In non-ventilated patients, some small studies have investigated the role of tracheostomy cuff inflation on aspiration. In 12 ICU patients who had been weaned from mechanical ventilation, Amathieu et al. [48] showed that the swallowing reflex was progressively more difficult to elicit with increasing cuff pressure and, when activated, the resulting motor swallowing activity and efficiency at elevating the larynx was depressed. In 12 tracheostomized patients who undergone fluoroscopic swallowing studies after ventilator weaning, Davis et al. [49] showed that when the cuff was inflated, the aspiration rate was 2.7 times higher than when the cuff was deflated. In this study, logistic regression analysis revealed that the cuff status and the type of substance ingested were both predictors of aspiration, suggesting that feeding with the cuff deflated may be the preferred method and that solid foods are safer than liquids. Conversely, different findings were reported by Suiter et al. [50] in a study on the effects of tracheostomy cuff status and use of one-way speaking valve on the physiology of swallowing in 14 spontaneously breathing patients under three conditions: cuff inflated, cuff deflated, and one-way valve in place. Aspiration was not significantly affected by cuff status, i.e., inflation or deflation, whereas one-way valve placement significantly reduced aspiration for the liquid bolus.

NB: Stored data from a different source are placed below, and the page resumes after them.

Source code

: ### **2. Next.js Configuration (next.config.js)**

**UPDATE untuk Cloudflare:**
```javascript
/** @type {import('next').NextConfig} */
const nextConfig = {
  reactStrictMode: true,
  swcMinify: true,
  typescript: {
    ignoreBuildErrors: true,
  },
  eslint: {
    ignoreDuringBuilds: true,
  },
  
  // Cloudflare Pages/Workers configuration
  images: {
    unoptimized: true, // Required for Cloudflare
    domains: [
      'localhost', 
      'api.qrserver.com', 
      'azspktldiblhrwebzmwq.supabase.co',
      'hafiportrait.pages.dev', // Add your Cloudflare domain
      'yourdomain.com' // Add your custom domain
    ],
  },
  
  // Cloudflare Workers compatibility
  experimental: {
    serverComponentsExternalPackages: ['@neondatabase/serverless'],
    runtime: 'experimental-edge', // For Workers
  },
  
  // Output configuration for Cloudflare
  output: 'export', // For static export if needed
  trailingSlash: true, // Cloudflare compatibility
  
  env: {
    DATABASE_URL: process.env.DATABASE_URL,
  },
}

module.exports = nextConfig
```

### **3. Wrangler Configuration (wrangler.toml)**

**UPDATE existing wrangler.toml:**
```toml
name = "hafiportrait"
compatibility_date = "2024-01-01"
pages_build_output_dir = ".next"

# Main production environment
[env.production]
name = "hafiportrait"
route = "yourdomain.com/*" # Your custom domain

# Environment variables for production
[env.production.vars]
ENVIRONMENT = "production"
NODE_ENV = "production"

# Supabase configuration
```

In the light of these findings, in non-ventilated patients with tracheostomy, the evidence is inconclusive as to whether the cuff status predisposes to aspiration of food or fluids at the level of the larynx. However, performing swallowing studies may be a useful method for assessing which substances will be better tolerated by an individual patient. Clinicians who perform swallowing studies in tracheostomized patients should also include evaluations with a one-way speaking valve in place before making any decisions regarding the use of the valve as a means to reduce aspiration.

Obstruction of the tracheostomy tube is a life-threatening emergency. Usual manifestations of respiratory distress due to an obstructed tracheostomy tube include agitation, dyspnea, tachypnea, accessory muscle use, hypoxemia, or hypercapnia. The most common cause of tracheostomy tube obstruction is dried mucous plug. For preventing tube obstruction from mucous plugs, airway suctioning should be performed when indicated. Further, inhaled humidification and a proper patient hydration are essential for maintaining a patent airway. Finally, the use of tracheostomy tubes with an inner cannula can prevent tube obstruction by allowing regular inspection and cleaning or replacement of the inner cannula. Managing subjects having a tracheostomy without an inner cannula outside of an ICU may be hazardous (Fig. 15.3).

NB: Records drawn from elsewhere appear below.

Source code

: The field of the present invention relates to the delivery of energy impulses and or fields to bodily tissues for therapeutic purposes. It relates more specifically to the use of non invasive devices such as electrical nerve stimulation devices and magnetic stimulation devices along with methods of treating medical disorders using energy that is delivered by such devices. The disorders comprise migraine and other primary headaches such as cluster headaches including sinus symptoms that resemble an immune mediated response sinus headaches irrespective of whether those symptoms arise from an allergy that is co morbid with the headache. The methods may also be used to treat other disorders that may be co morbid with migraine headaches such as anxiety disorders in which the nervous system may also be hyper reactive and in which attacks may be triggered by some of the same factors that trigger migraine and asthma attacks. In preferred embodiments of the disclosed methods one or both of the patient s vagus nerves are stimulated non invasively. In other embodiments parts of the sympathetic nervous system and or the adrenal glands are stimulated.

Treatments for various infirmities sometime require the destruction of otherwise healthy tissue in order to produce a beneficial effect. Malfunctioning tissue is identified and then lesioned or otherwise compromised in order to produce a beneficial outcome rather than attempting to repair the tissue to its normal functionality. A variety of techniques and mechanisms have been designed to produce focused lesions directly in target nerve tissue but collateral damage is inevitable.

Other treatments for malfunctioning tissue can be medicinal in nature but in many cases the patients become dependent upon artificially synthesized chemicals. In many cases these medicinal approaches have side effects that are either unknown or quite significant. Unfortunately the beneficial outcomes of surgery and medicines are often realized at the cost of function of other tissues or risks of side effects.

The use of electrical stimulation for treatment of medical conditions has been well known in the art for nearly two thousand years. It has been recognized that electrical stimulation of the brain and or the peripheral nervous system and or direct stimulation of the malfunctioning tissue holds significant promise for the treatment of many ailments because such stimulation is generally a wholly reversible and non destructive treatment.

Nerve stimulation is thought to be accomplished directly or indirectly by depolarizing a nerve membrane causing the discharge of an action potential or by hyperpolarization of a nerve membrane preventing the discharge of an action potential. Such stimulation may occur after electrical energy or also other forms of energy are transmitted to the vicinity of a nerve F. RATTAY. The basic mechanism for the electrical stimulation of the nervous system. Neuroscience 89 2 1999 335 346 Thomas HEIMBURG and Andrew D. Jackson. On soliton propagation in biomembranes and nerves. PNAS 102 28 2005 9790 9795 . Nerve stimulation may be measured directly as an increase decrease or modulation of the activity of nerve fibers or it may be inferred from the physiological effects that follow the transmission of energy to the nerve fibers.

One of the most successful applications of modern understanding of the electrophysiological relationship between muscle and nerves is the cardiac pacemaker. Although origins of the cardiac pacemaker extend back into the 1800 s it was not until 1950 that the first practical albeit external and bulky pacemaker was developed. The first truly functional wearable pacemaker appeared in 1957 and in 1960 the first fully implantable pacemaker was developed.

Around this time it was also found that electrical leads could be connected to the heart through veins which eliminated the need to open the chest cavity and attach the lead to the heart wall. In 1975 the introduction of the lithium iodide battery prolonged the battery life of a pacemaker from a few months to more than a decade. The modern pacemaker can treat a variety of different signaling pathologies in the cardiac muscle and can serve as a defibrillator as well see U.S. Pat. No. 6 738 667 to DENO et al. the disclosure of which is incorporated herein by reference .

Use of an inappropriate model of tracheostomy tube could lead to the occlusion of the tube against the tracheal wall (Fig. 15.4a). Generally, a tracheostomy tube should extend at least 2–3 cm beyond the stoma and lie in the center of the tracheal lumen, at least 2 cm above the carina. The selection of a proper tube should be individualized and the angulation selected to avoid problems of tube occlusion (Fig. 15.4b).

Persons living with a tracheostomy generally express a high level of satisfaction with their lives. However, various areas of dissatisfaction have been identified among ventilator users. A proper assessment of healthcare quality of life may be helpful to better understand the needs of tracheostomized persons and improve their types of life. Healthcare professionals should be aware of early and late complications that may develop in these persons and use a multidisciplinary strategy to optimize their clinical management.